The Olympus OM-D E-M1 Mark III is the third iteration of the flagship camera in the series of OM-D mirrorless interchangeable-lens cameras produced by Olympus on the Micro Four-Thirds system. Released on February 28, 2020, it replaced the Olympus OM-D E-M1 Mark II.

The E-M1 Mark III follows the E-M1 Mark II in embracing artificial intelligence-based features such as a deep learning autofocus system and multi-shot image processing to simulate neutral-density filters and a hi-res mode that allows the 20-megapixel camera to produce 50-megapixel images while handheld and 80-megapixel images while being on tripod. The camera also includes a 60 frames-per-second continuous shooting mode.

Features 

 20.4-megapixel Micro Four-Thirds sensor
 121-point autofocus system
 Image stabilization (up to 7.0EV or up to 7.5 with 'Sync IS' lenses)
 ISO range: 200–25600, with "LOW ISO 64"
 Handheld high-resolution shot mode
 Starry Sky AF for Astrophotography
 Up to 60 frames per second
 Multi-shot mode simulates ND filters (ND2, ND4, ND8, ND16, ND32)
 LCD viewfinder
3 inch screen
 420 shots per charge
 Dual SD card slots (1 x UHS-II, 1 x UHS-I)
 8-way joystick
 IPX1-rated weather sealing
 USB charging

Hi-resolution shot mode 

In tripod and handheld mode, the camera rapidly captures 8 images (Tripod) or 16 images (Handheld) which are combined into 160 Mpx (tripod) or 320 MPx (handheld) of data, which the camera combines into 80 MPx (10368×7776 px) images in tripod mode or 50 MPx (8160×6120 px) image in handheld mode. The tripod mode ISO limit is 1600, or ISO 6400 in handheld mode. Pictures can be saved in RAW or JPEG format. Handhold exposure can be set up to 4 seconds.
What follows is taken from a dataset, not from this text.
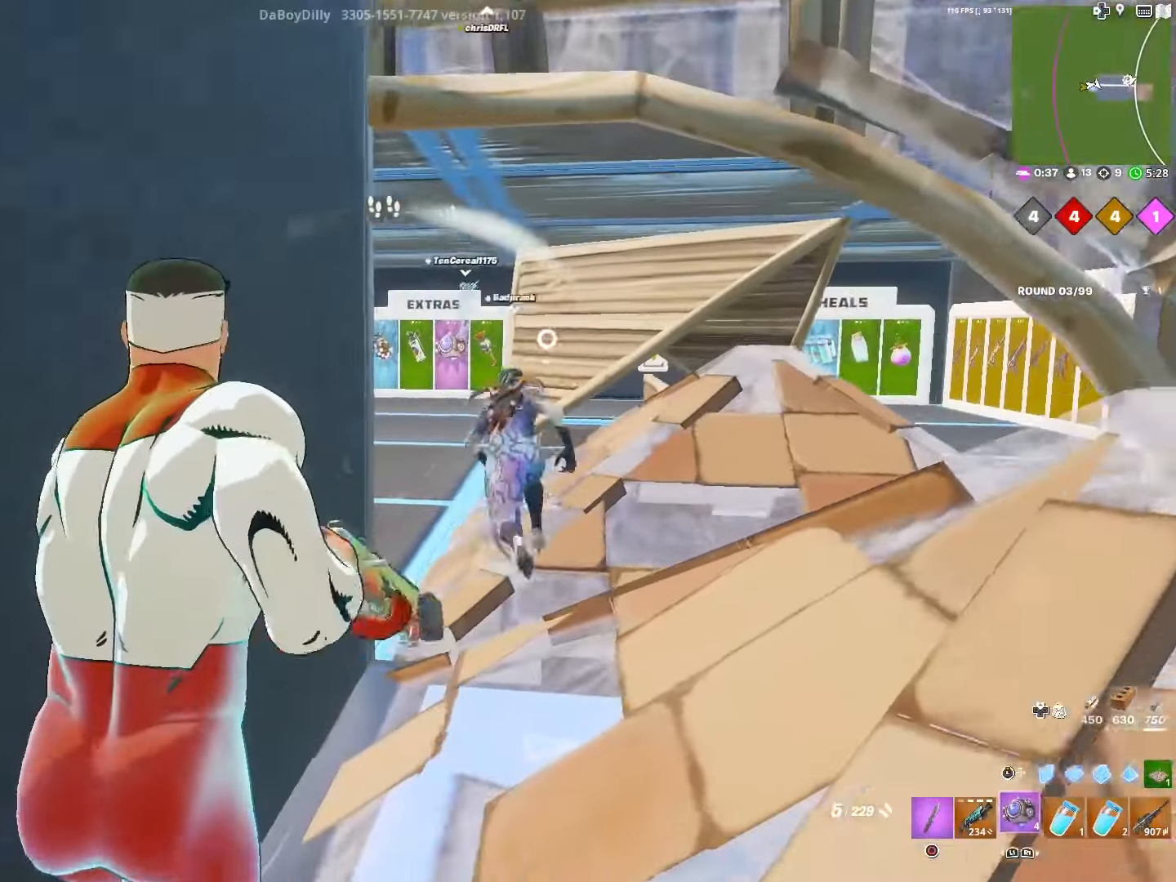
{"buttons": ["DPAD_RIGHT"], "left_stick": "up-right", "right_stick": "center", "events": [[83, "R1", "up"], [116, "left_stick", "center"], [283, "left_stick", "up-right"], [483, "DPAD_RIGHT", "down"]]}
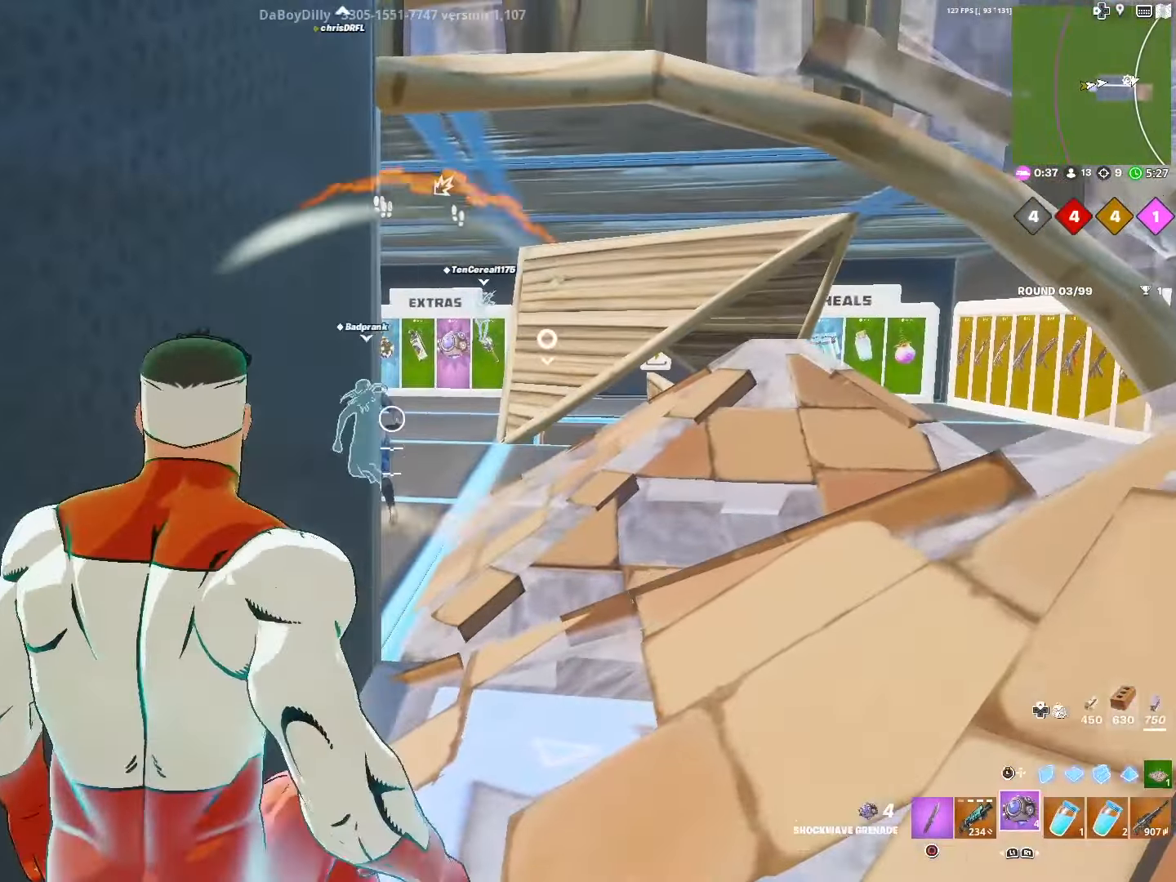
{"buttons": [], "left_stick": "up-right", "right_stick": "center", "events": [[116, "DPAD_RIGHT", "up"], [366, "L1", "down"], [483, "L1", "up"]]}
The benefit of hi-res mode is bigger resolution, low noise and an increase of dynamic range.

Reception 
The E-M1 Mark III was generally favored for improvements made over the Mark II, such as the introduction of a handheld mode and a lower base cost.

The camera took criticism for including the same 20-megapixel sensor, electronic viewfinder, and screen, as its predecessor, the Mark II. The same sensor is also present in the enthusiast-level Olympus OM-D E-M5 Mark III which was released just months earlier.